## Objectif visé
Pour chaque affirmation ci-dessous, dites si elle concorde avec le témoignage sur le Synode, en répondant par oui ou non et en citant mot pour mot le passage décisif.
1. La 16e Assemblée générale du Synode des évêques s'est tenue à Rome du 4 au 29 octobre.
2. Selon le témoignage, l'initiative du chemin synodal revient aux évêques.
3. Le témoignage attribue à Benoît XVI, à Aparecida, l'idée que l'Église grandit par attraction.

## Texte à examiner
________________________________________

Monseigneur Pezzi pendant le Synode des évêques (Alessia Giuliani/Catholic Press Photo)

Les points-clé du Synode

La 16e Assemblée générale du Synode des évêques s'est déroulée du 4 au 29 octobre à Rome. Voici l'expérience de Monseigneur Paolo Pezzi, archevêque métropolitain de la Mère de Dieu à Moscou
Paolo Pezzi*

Mon expérience au Synode m’a clairement montré que la communion elle-même est une expression accomplie du chemin synodal, c'est avant tout une exigence qui a émergé, et aussi quelque chose de profondément désiré.

Nous avons aussi expérimenté que nos tentatives pour « construire » une synodalité peuvent produire des effets contraires : nous devons reconnaître à chaque étape du chemin que l'initiative appartient à Dieu, à son Esprit ; à nous la coresponsabilité de demander assidûment la grâce de la communion, de l'unité et de la paix, d'être plus ouverts à la conversion. C'est ce qui s'est passé pendant les jours du Synode et qui commence à porter des fruits visibles.

Un autre trait distinctif que nous tirons du début de la Première Lettre de Jean (qui, c’est intéressant, est considérée par plusieurs exégètes comme une lettre communautaire, « communionnelle » ; d'ailleurs, certaines Lettres de Paul aussi sont un événement communautaire) : nous vous annonçons la communion dont nous vivons, la communion qui nous éduque et dont nous avons fait l'expérience ; une communion qui nous fait connaître et aimer notre destin [cf. 1Jn 1,1-4]. La mission est l'expansion de la communion qui attire (à plusieurs reprises au cours du Synode, j'ai rappelé l'expression de Benoît XVI à Aparecida, selon laquelle l'Église grandit par attraction).
Au cours des dernières années de mon ministère épiscopal, j'ai découvert que la communion, précisément parce qu'elle est le lieu et la modalité de l'éducation, c'est-à-dire de la connaissance affective toujours renouvelée pour ceux qui y entrent, est aussi une formidable expression de gouvernance et de gestion. Jésus introduit dans l'histoire un nouveau mode de gouvernance : la communion, l'amitié. La communion est donc une nouvelle synthèse, qui se renouvelle, se revitalise et ne se referme jamais.

________________________________________

## Lignes fournies
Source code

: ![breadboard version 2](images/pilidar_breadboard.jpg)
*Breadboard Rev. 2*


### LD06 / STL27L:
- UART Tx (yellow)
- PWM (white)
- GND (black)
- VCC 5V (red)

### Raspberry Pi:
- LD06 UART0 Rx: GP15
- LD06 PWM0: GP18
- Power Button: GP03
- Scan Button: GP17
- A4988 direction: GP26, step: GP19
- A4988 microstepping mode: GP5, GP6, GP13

________________________________________

## Réponse attendue
1. Oui : « s'est déroulée du 4 au 29 octobre à Rome ».
2. Non : « l'initiative appartient à Dieu, à son Esprit ».
3. Oui : « l'expression de Benoît XVI à Aparecida, selon laquelle l'Église grandit par attraction ».